Segundo Netinho, o adolescente teria sido alvo de ataques racistas praticados por uma colega de escola em uma rede social. Em sua publicação, o artista afirmou que as mensagens continham referências à aparência física do jovem e reproduziam estereótipos racistas.
Na nota divulgada, Netinho relata que Arthur ficou abalado emocionalmente após o episódio. O cantor também cobrou uma resposta pública da direção da escola e da Secretaria Municipal de Educação, defendendo medidas pedagógicas e institucionais para combater o racismo no ambiente escolar.

Entre as medidas sugeridas por ele estão o acolhimento psicológico ao estudante, o registro formal do caso, a responsabilização dos envolvidos e a implementação de um projeto permanente de educação antirracista na instituição de ensino.
Nos comentários da publicação, personalidades e ativistas manifestaram apoio à família e solidariedade ao adolescente.
Veja a nota de Netinho de Paula na íntegra
“Meu nome é José de Paula Neto, conhecido como Netinho de Paula.

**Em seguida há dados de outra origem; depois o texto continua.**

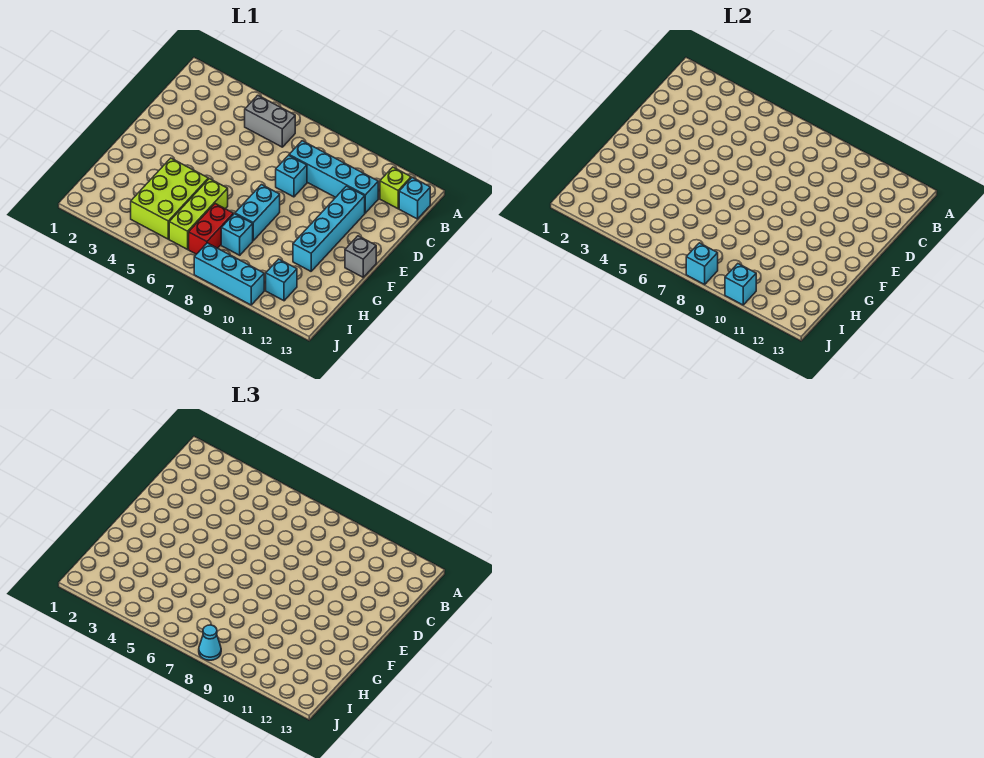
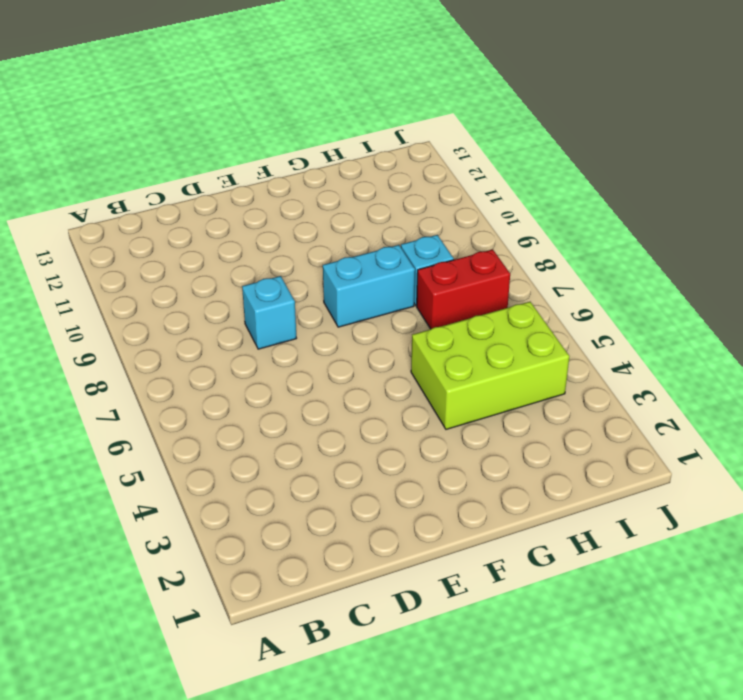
none -> grey 1x2 brick [245,95,295,147]
none -> lime 1x1 brick [380,167,411,209]
none -> cyan 1x1 brick [399,177,430,219]

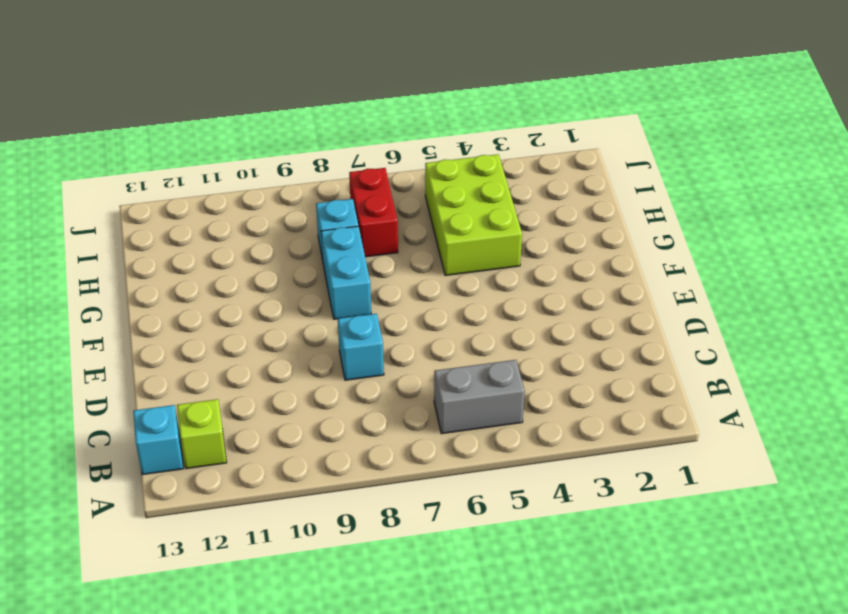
none -> cyan 1x4 brick [289,141,378,213]
none -> cyan 1x4 brick [293,186,365,271]
none -> grey 1x1 brick [345,236,376,277]

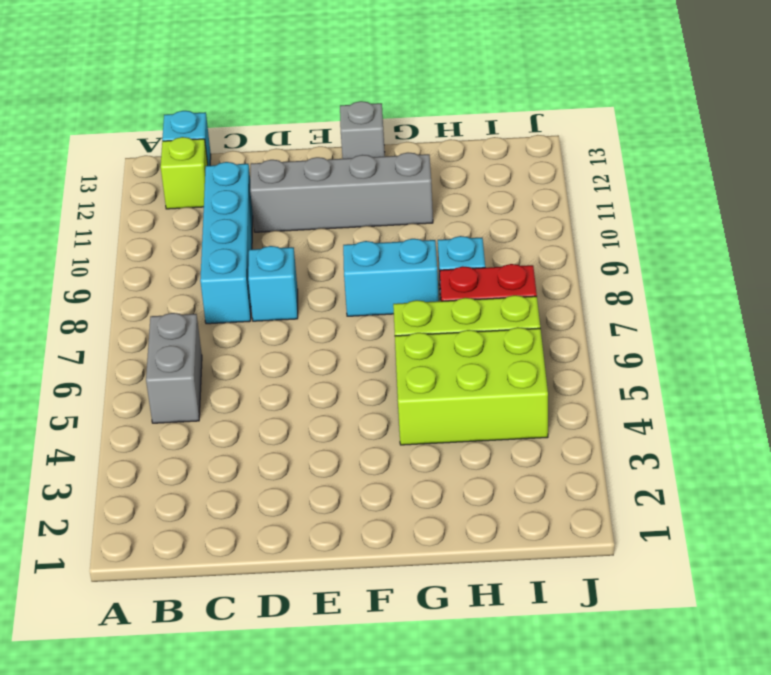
grey 1x4 brick [250,153,433,232] -> cyan 1x4 brick [293,186,365,271]
none -> cyan 1x1 brick [266,259,297,301]
none -> cyan 1x3 brick [194,243,264,305]
none -> cyan 1x1 brick [686,243,718,284]

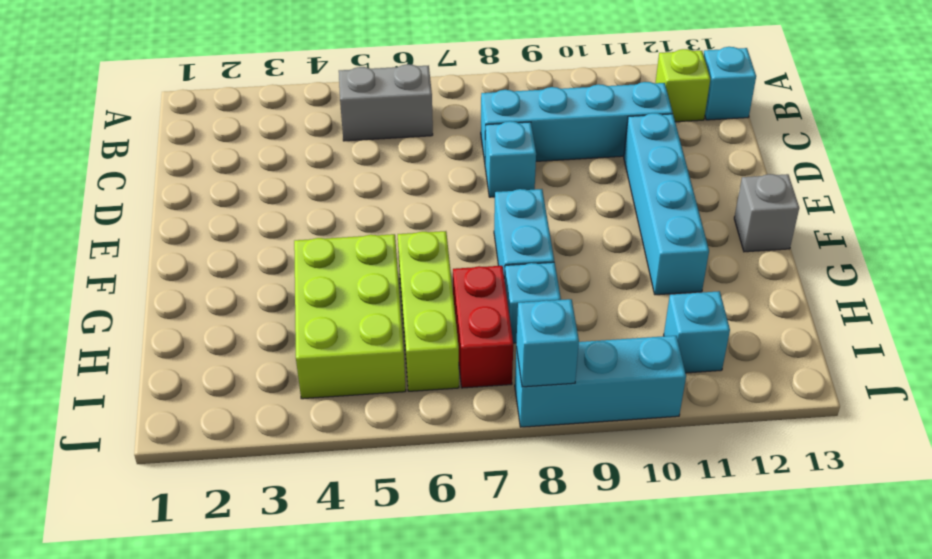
none -> cyan 1x1 brick [725,264,756,305]
none -> cyan 1x1 cone [199,625,221,660]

Cantor, apresentador, político e, acima de tudo, um ativista racial que há décadas luta contra o racismo estrutural neste país.
Venho a público desta vez não como artista ou político, mas como avô do Arthur Singnoreti, um jovem de 16 anos, aluno do Colégio Tom Jobim, em Santana de Parnaíba, que foi covardemente atacado por uma colega de escola em uma rede social.
O print anexo, com as falas “O arthur nasceu !!” e “Ela tem bigode”, seguidas de uma figurinha debochada, pode parecer “brincadeira” para alguns. Mas para nós, que conhecemos o peso da cor da pele nesta sociedade, isso é racismo recreativo. É a perpetuação de um estereótipo que desumaniza, ridiculariza e fere a alma de um menino que, assim como tantos outros, é fruto de um relacionamento interracial e carrega em si a beleza e a força da cultura negra.
Arthur está triste, desmotivado e se sentindo exposto. E não é para menos. Em um colégio onde existem pouquíssimos alunos negros, o silêncio da escola e a omissão da sociedade pesam ainda mais.
À Direção do Colégio Tom Jobim e à Secretaria Municipal de Educação:
Não basta um comunicado interno. Exijo uma postura firme e pública.
1. Acolhimento e Registro: Arthur deve ser acolhido psicologicamente e o caso deve ser registrado formalmente na ata da escola.
2. Responsabilização: A aluna agressora e seus responsáveis devem ser notificados. O crime de racismo é inafiançável e imprescritível. Comuniquem imediatamente os órgãos competentes para apuração dos fatos.
3. Ações Pedagógicas Urgentes: Não adianta apenas punir. É preciso educar. Exijo a implementação imediata de um projeto antirracista permanente, com a valorização da cultura afro-brasileira e a capacitação de todos os professores.
Também sugiro a realização de debates e atividades educativas, utilizando obras como Vista a Minha Pele, Deus, Escritores da Liberdade, Olhos Azuis e Hair Love, para conscientizar os alunos sobre os impactos da discriminação racial.
Aos órgãos da sociedade civil de Santana de Parnaíba
Peço que acompanhem este caso e promovam o debate sobre a intolerância racial no ambiente escolar.
E ao meu neto Arthur:
Meu querido, você não está sozinho. A tristeza que você sente é legítima, mas ela não pode te paralisar. Sua identidade é motivo de orgulho. Você é a prova viva de que o amor vence barreiras. O erro é de quem praticou o racismo, nunca seu.
Conte comigo, com sua família e com toda uma legião de pessoas que lutam para que nenhum jovem passe pelo que você está passando. O racismo não desenvolve o país e precisamos enfrentá-lo de todas as formas.
Que este episódio sirva para fortalecer você e toda a comunidade escolar na construção de um ambiente mais justo, respeitoso e humano.”